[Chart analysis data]
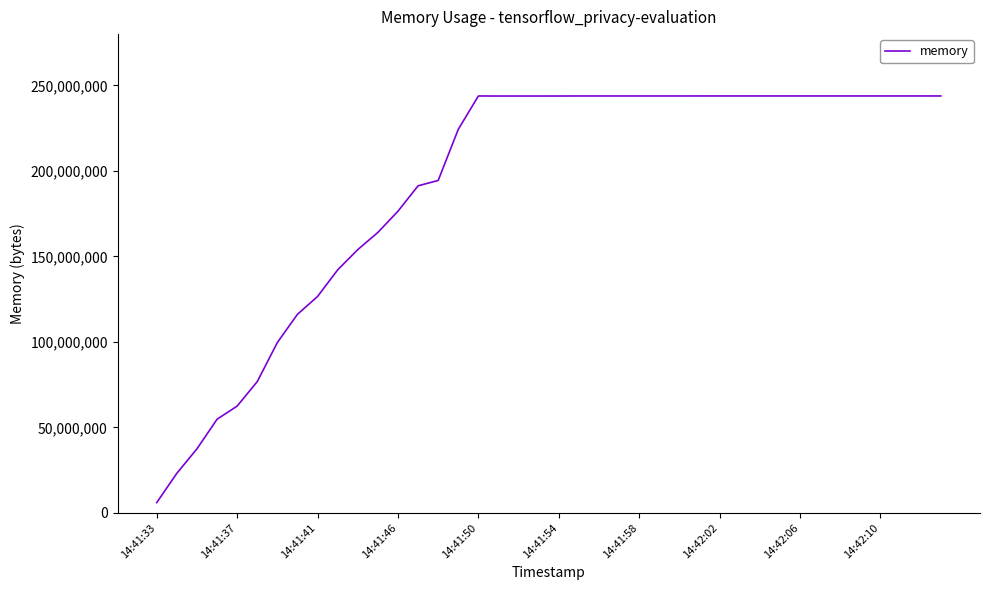

Does the chart display data point markers on the line(s)?

No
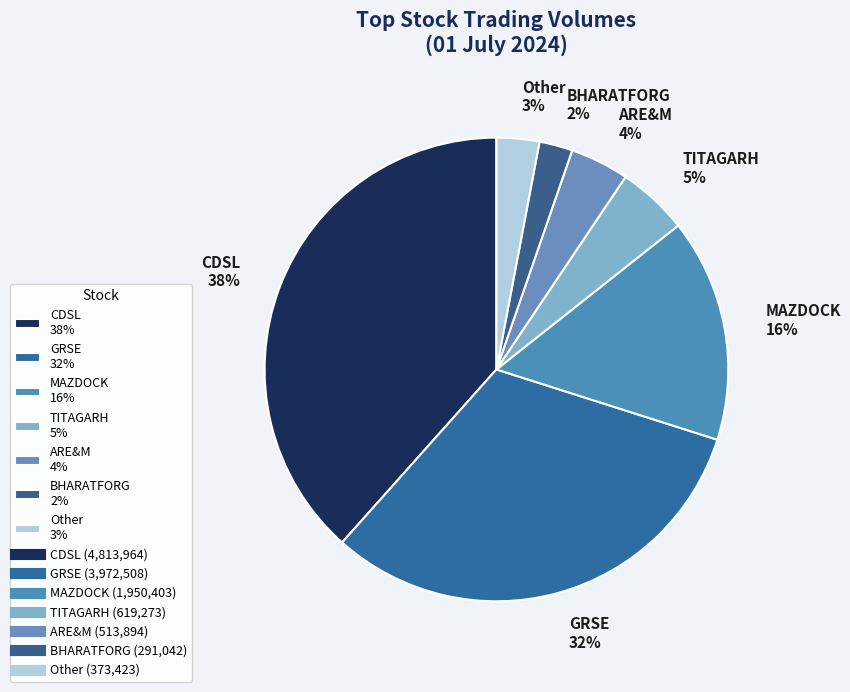

What percentage is the ARE&M 4% slice, to the nearest percent?

4%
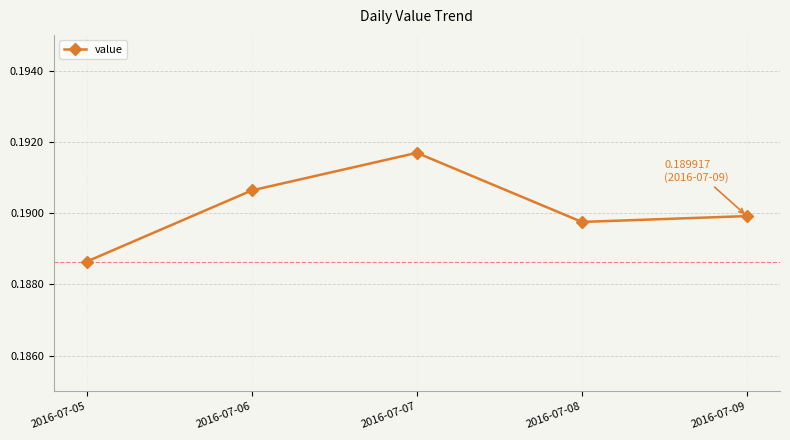

Rank the categories by value from highest to lowest.

2016-07-07, 2016-07-06, 2016-07-09, 2016-07-08, 2016-07-05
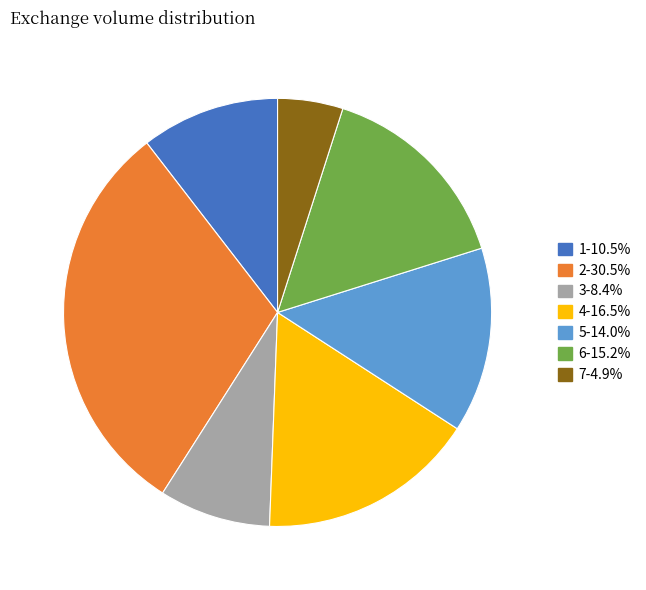

Rank the categories by value from highest to lowest.

2, 4, 6, 5, 1, 3, 7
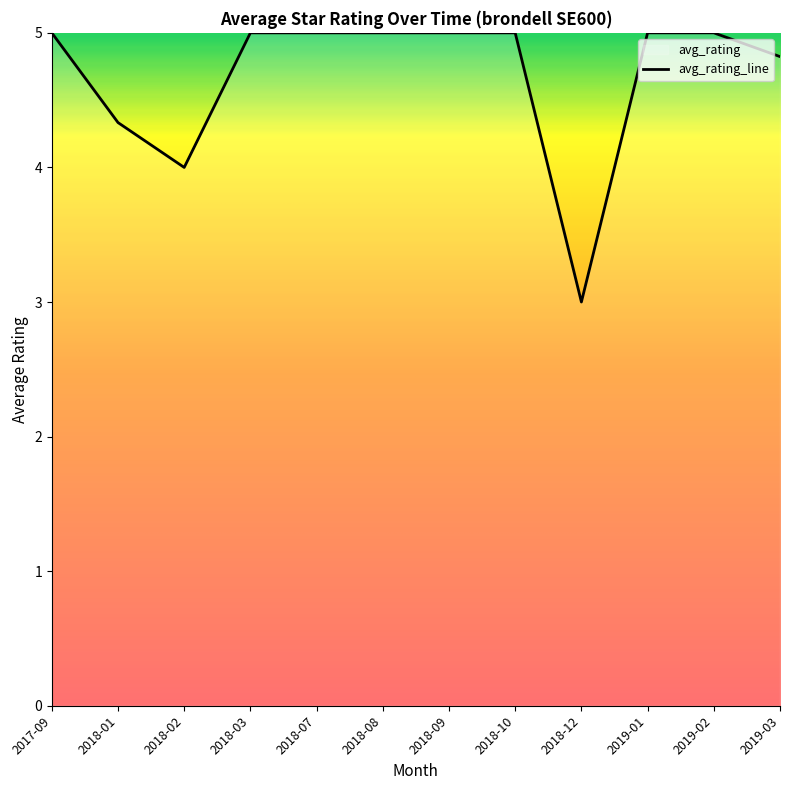

What is the difference between the maximum and minimum values?

2.0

WORK TO COMPLETE »
Reproduce word for word everything from the line containing "What percentage is" down to the end of the entries above, leaving out the pictures.

TASK RESULT »
What percentage is the ARE&M 4% slice, to the nearest percent?

4%

Rank the categories by value from highest to lowest.

2016-07-07, 2016-07-06, 2016-07-09, 2016-07-08, 2016-07-05

Rank the categories by value from highest to lowest.

2, 4, 6, 5, 1, 3, 7

What is the difference between the maximum and minimum values?

2.0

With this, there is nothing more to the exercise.